Ugh, imperial measures. Do you mind if I work with a five-centimetre sphere dropped from 60 metres?
A sphere is quite an aerodynamic shape; so I expect, for most masses, that air friction will have a small to negligible impact on the sphere's final velocity. I know that the acceleration due to gravity is 9.8m/s^2, and so I turn to the equations of motion; v^2 = v_0^2+2*a*s (where v_0 is the starting velocity). Starting velocity v_0 is 0, a is 9.8, s is 60m; thus v^2 = (0*0)+(2*9.8*60) = 1176, therefore v = about 34.3m/s. Little slower than that because of air resistance, but probably not too much slower. (You'll also notice that I'm not using the radius of the sphere anywhere in this calculation). It's an approximation, yes, but it's probably fairly accurate... good enough for many, though not all purposes.

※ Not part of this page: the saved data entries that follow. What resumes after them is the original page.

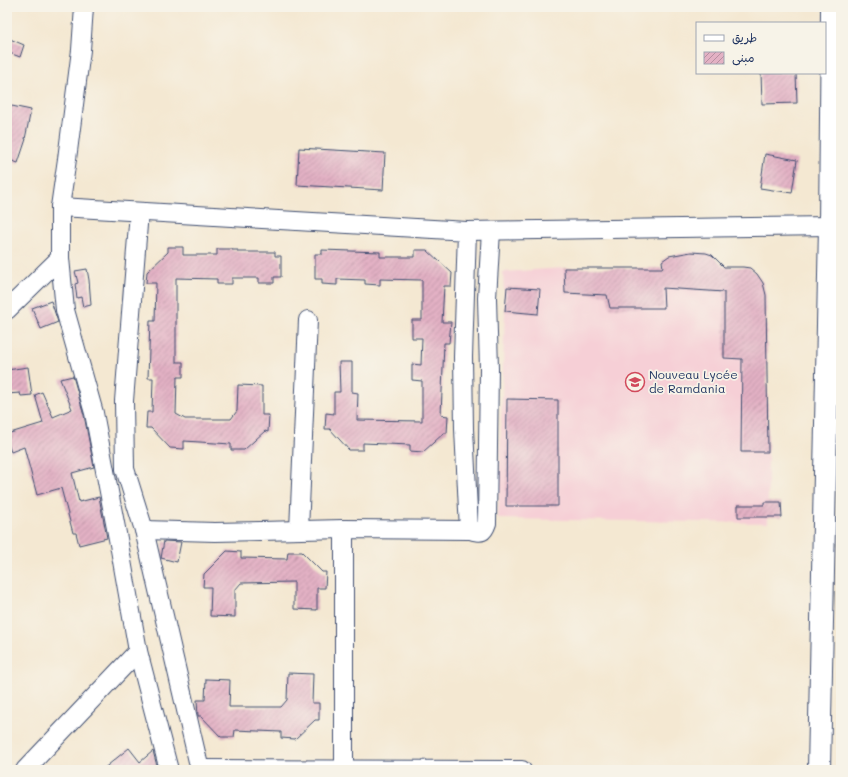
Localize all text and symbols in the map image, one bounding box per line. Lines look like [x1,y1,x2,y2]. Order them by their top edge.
legend [696,22,826,74]
text: طريق [732,29,757,45]
text: مبنى [732,49,755,66]
place label: Nouveau Lycée de Ramdania [649,366,738,396]
school or university icon: Nouveau Lycée de Ramdania [624,371,646,393]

Now, if I know the mass but not the shape, it's a lot harder to justify the "ignore air resistance" step...
You're doing the middle-school physics "an object dropped in vacuum" calculation :-) If you want to get a number that takes air resistance into account you need college-level physics.
So, since you've mentioned accuracy, how accurate your 34.3 m/s value is? Can you give me some kind of confidence intervals?

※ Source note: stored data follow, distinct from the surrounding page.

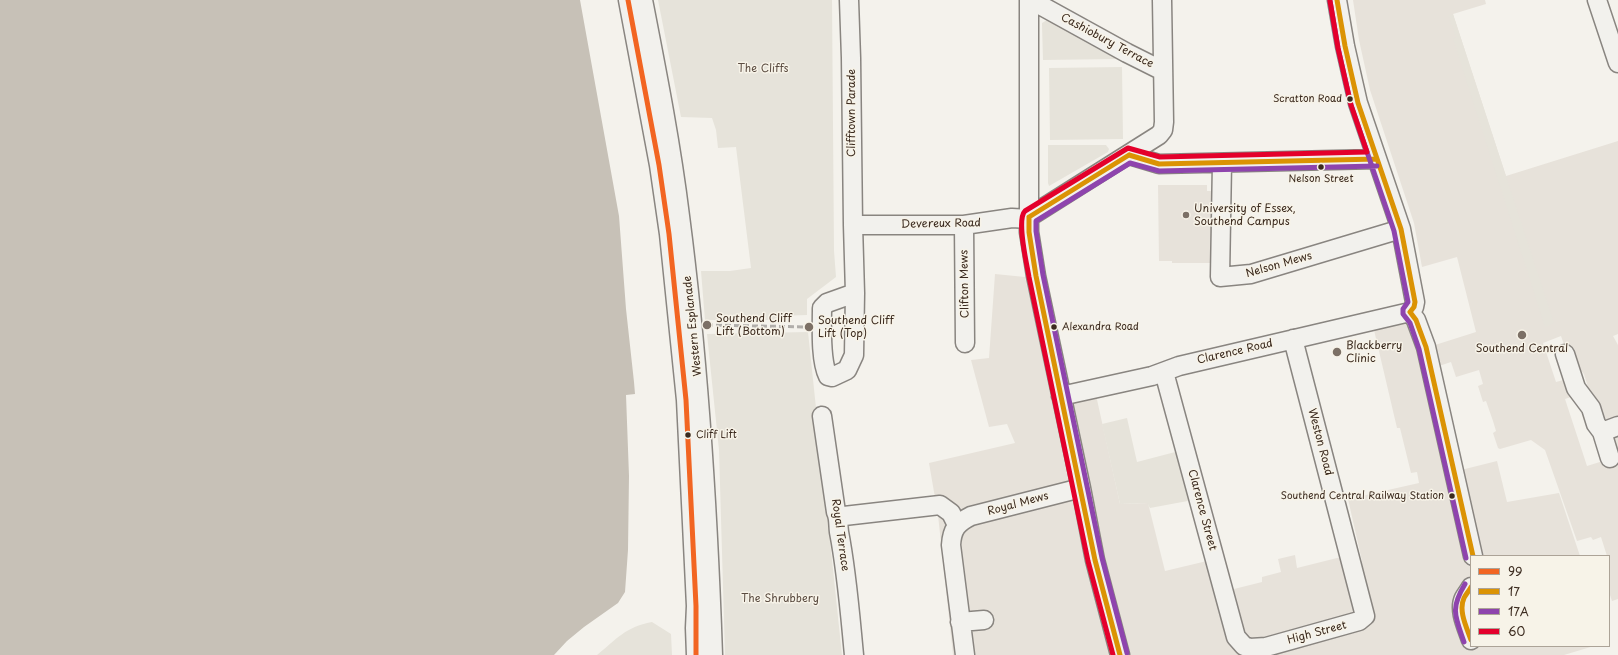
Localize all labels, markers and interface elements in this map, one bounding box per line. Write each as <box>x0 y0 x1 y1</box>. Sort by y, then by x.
street label: Cashiobury Terrace <box>1058 11 1156 71</box>
park label: The Cliffs <box>737 62 789 76</box>
street label: Clifftown Parade <box>845 69 859 157</box>
place label: Scratton Road <box>1273 93 1342 105</box>
marker: Scratton Road <box>1345 94 1355 104</box>
marker: Nelson Street <box>1316 162 1326 172</box>
place label: Nelson Street <box>1288 173 1354 185</box>
place label: University of Essex, Southend Campus <box>1194 202 1296 228</box>
marker: University of Essex, Southend Campus <box>1181 210 1191 220</box>
street label: Devereux Road <box>901 217 981 231</box>
street label: Nelson Mews <box>1244 249 1314 281</box>
street label: Clifton Mews <box>958 250 972 318</box>
street label: Western Esplanade <box>681 275 705 377</box>
place label: Southend Cliff Lift (Bottom) <box>716 312 792 338</box>
place label: Southend Cliff Lift (Top) <box>818 314 894 340</box>
marker: Southend Cliff Lift (Bottom) <box>701 319 713 331</box>
marker: Southend Cliff Lift (Top) <box>803 321 815 333</box>
place label: Alexandra Road <box>1062 321 1139 333</box>
marker: Alexandra Road <box>1049 322 1059 332</box>
marker: Southend Central <box>1516 329 1528 341</box>
street label: Clarence Road <box>1196 337 1274 367</box>
place label: Blackberry Clinic <box>1346 339 1402 365</box>
place label: Southend Central <box>1476 342 1568 356</box>
marker: Blackberry Clinic <box>1331 346 1343 358</box>
street label: Weston Road <box>1305 407 1335 477</box>
place label: Cliff Lift <box>696 429 737 441</box>
marker: Cliff Lift <box>683 430 693 440</box>
street label: Clarence Street <box>1185 468 1219 552</box>
street label: Royal Mews <box>986 490 1050 518</box>
place label: Southend Central Railway Station <box>1281 490 1444 502</box>
marker: Southend Central Railway Station <box>1447 491 1457 501</box>
street label: Royal Terrace <box>828 498 852 572</box>
legend <box>1470 555 1610 647</box>
text: 99 <box>1508 562 1523 580</box>
text: 17 <box>1508 582 1520 600</box>
park label: The Shrubbery <box>741 592 819 606</box>
text: 17A <box>1508 602 1529 620</box>
street label: High Street <box>1286 619 1348 647</box>
text: 60 <box>1508 622 1525 640</box>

Yes, exactly. Because for many everyday situations, it's close enough.
No, I can't. In order to do that, I would need, first of all, to know how to do the air resistance calculation - I can probably look that up, but it's going to be complicated - and, importantly, some sort of probability distribution for the possible masses of the ball (knowing the radius might help in estimating this).
Of course, the greater the mass of the ball, the more accurate my value is, because the air risistance will have less effect; in the limit, if the ball is a hydrogen balloon, I expect it to float away and never actually hit the ground at all, while in the other limit, if the ball is a tiny black hole, I expect it to smash into the ground at exactly the calculated value (and then keep going).

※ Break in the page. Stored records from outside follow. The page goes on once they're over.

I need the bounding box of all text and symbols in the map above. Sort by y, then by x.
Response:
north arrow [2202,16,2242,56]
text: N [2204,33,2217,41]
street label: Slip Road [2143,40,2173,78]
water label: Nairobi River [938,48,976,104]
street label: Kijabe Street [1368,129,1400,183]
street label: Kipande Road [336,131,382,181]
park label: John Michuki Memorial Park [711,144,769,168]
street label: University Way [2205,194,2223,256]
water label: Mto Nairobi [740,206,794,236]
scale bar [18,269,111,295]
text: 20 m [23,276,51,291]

And thus we get back to the question of what's important in physics equations.
But let's do a numerical example for fun.
Our ball is 5 cm in diameter, so its volume is about 65.5 cm3. Let's make it out of wood, say, bamboo. Its density is about 0.35 g/cm3 so the ball will weigh about 23 g.
Let's calculate its terminal velocity, that is, the speed at which drag exactly balances gravity. The formula is v = sqrt(2mg/(pAC)) where m is mass (0.023 kg) , g is the same old 9.8, p is air density which is about 1.2 kg/m3, A is projected area and since we have a sphere it's 19.6 cm2 or 0.00196 m2, and C is the drag coefficient which for a sphere is 0.47.
v = sqrt( 2 * 0.023 * 9.8 / (1.2 * 0.00196 * 0.47)) = 20.2 m/s
So the terminal velocity of a 5 cm diameter bamboo ball is about 20 m/s. That is quite a way off your estimate of 34.3 and we got there without using things like hollow balls or aerogel :-)
To be fair, a light ball is exactly where my estimate is known to be least accurate. Let's consider, rather, a ball with a density of 1 - one that neither floats nor sinks in water. (Since, in my experience, many things sink in water and many, but not quite as many, things float in it, I think it makes a reasonable guess for the average density of all possible balls). Then you have m=0.0655kg, and thus:
v = sqrt( 2 * 0.0655 * 9.8 / (1.2 * 0.00196 * 0.47)) = 34.0785 m/s
...okay, if it was falling in a vacuum it would have reached that speed, but it's had air resistance all the way down, so it's probably not even close to that. (And it it had been dropped from, say, 240m, then I would have calculated a value of close on 70 m/s, which would have been even more wildly out).
So, I will admit, it turns out that mass is a good deal more important than I had expected - also, air resistance has a larger effect than I had anticipated.